Lead Research Organisation: University of Liverpool
Department Name: Evolution, Ecology and Behaviour

Abstract

Insects are highly adept at reproducing. The females of many insects lay huge numbers of eggs meaning that populations can increase very rapidly. This helps explain how insects have become the group of animals containing the most species, and also why some insects are so problematic for humans. Pest species that eat crops or carry human diseases can be extremely hard to control thanks to their phenomenal reproductive ability.

But female insects don't typically lay eggs all the time. To avoid laying unfertilized eggs, females switch to high egg laying only after they've mated and received sufficient sperm from males. Alongside switching on egg laying, many female insects also avoid mating with males again until they need to obtain more sperm, in order to focus their energy on feeding and producing offspring.

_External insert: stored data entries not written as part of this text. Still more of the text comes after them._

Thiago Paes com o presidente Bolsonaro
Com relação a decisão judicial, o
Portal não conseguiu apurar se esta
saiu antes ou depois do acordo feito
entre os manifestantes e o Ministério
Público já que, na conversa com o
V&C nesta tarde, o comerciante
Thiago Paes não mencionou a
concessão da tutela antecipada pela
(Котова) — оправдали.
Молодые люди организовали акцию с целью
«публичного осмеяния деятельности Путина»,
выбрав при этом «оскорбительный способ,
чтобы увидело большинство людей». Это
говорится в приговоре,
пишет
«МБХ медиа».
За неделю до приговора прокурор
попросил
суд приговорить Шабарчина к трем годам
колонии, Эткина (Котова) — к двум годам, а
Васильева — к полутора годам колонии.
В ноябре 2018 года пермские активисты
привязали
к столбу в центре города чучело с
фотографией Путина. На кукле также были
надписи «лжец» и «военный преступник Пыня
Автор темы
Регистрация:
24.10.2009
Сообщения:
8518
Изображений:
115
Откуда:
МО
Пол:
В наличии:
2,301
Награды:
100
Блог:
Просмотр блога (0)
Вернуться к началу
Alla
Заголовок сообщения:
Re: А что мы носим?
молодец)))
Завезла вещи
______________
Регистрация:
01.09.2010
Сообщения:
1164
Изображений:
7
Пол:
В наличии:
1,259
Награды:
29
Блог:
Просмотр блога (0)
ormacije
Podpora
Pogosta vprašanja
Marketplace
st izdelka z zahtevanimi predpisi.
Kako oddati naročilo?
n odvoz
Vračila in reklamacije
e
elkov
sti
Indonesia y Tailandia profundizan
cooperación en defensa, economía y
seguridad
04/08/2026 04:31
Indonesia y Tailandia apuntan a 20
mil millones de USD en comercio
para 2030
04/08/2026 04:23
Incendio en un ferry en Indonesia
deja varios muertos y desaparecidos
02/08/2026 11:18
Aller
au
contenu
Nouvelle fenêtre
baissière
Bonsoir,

The molecules that cause these switches in behaviour in females are of great interest because they are key to insect reproductive success. If we know what the responsible molecules are we might be able to develop new pesticides that disrupt them, and control pest species in a very targeted way. Such knowledge is also important for our basic understanding of how evolution works, because we expect that genes that code for molecules that increase reproduction will typically become more common over successive generations.

There are currently very few species for which we know the genes and molecules involved in switching on reproduction in females. The fruit fly, Drosophila melanogaster, is the best understood. Males in this species make a protein called 'Sex Peptide' (SP) which they transfer to females in the seminal fluid. After mating, SP activates a protein in the females called the 'Sex Peptide Receptor' (SPR) and this causes females to boost egg laying and reject further mating attempts from males.

However, we don't know if SP and SPR do the same thing in other insect species. This is a big problem because it means we don't know whether SP and SPR switch on reproduction for lots of insect species, or whether different genes and molecules have evolved for this purpose elsewhere. If we knew the answer it would help us understand how insects evolve to reproduce so efficiently, and how we might control this in pest species using novel chemicals or improved biological control methods.

We will address this problem by testing how SP and SPR work in a different insect species, Drosophila subobscura. This species is also a fly, it also has SP and SPR, but it is quite distantly evolutionarily related to Drosophila melanogaster. Drosophila subobscura females also show a very strong behavioural switch after mating: they boost egg laying and never mate again (because one mating provides all the sperm they ever need). This makes Drosophila subobscura species useful candidate for testing whether SP and SPR serve the same purpose over a fairly broad range of species.

We will create genetically modified Drosophila subobscura that lack SP and SPR. We will then test them to see whether removing these molecules abolishes the normal boost to egg laying and rejection of males. The results will unequivocally answer the question of whether SP and SPR control the reproductive switch in Drosophila subobscura in the same way they do in Drosophila melanogaster, hence telling us how commonly these molecules play the same role.

These results will thus create a step-change in our understanding of evolution of insect reproduction, and will pave the way for further studies across more species (including pest species), and for exploring other important reproductive molecules. The genetically modified flies we will generate will become an invaluable tool for our own future studies, and for other researchers with whom will share the flies freely.